Where to Recycle Electronics
Electronic Waste, or eWaste or as it is called by those in the recycling trade, is more and more of an issue in the waste stream. Computers, mp3 players, phones, you name it – these items are produced in larger and larger quantities, and it all has to end up somewhere. According to Compucycle, 135 million phones and 31 million computers are disposed of annually in the United States alone. Many of these gadgets contain hazardous materials, such as lithium batteries, that can leach into groundwater or cause various other problems. Plus, many of the materials used in electronics, such as gold and copper, are valuable and in short supply. So you can see why it is important not to just toss old electronics in the trash; but at the same time, it can be hard to find a suitable and safe site to properly recycle old electronic items.
To help address this issue, for the second year in a row, GAF held eWaste collection events across many of our sites for Earth Day on April 22nd. I’m pleased to report that we collected more than 16 pallets and more than 10,000 lbs of electronics for proper recycling!
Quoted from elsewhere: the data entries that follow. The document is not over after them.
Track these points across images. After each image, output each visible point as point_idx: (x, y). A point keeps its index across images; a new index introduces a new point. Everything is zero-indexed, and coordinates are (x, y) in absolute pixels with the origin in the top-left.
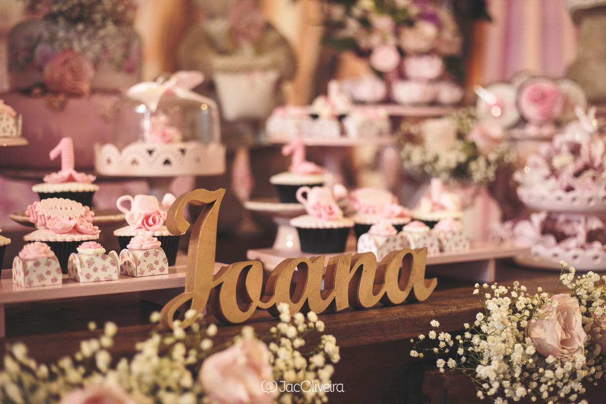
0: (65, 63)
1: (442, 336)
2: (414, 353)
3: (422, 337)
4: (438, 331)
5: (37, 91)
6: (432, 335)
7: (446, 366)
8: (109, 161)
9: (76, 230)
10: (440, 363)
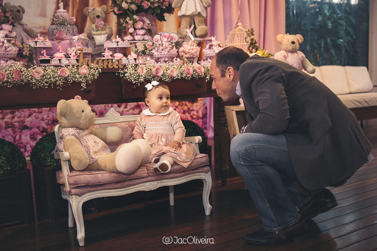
0: (60, 33)
1: (121, 71)
2: (116, 74)
3: (118, 72)
4: (120, 70)
5: (55, 39)
6: (120, 71)
7: (122, 76)
8: (69, 51)
9: (62, 57)
10: (121, 75)
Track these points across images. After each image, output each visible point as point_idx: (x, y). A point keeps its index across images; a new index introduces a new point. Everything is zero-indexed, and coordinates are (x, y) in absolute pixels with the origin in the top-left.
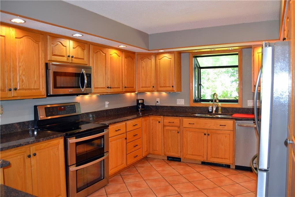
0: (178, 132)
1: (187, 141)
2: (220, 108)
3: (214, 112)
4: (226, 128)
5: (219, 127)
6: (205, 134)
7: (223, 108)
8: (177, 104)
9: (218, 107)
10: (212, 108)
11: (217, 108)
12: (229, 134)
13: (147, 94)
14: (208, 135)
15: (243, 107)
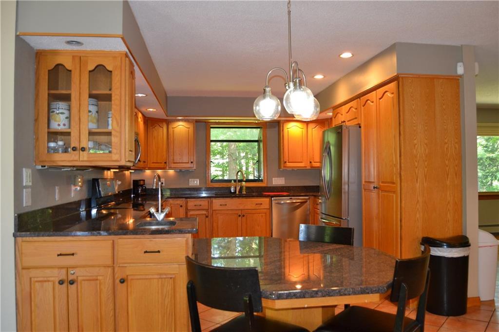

If you don’t work at GAF and need to recycle electronics, Goodwill is the best option in my experience. You can bring almost any old electronic item there (don’t forget old extension cords, they can be recycled too, and contain valuable copper) for recycling. In some cases you may need to pay or make a donation, particularly for hard-to-recycle items like older-style CRT monitors, which contain leaded glass. Staples, Best Buy, and many other electronics recyclers offer programs too. You may also check greenergadgets.org, a site maintained and supported by the Consumer Electronics Association (just like GAF supports shinglerecycling.org!).
Do you have old electronics that need recycling? Have you had challenges finding a suitable place?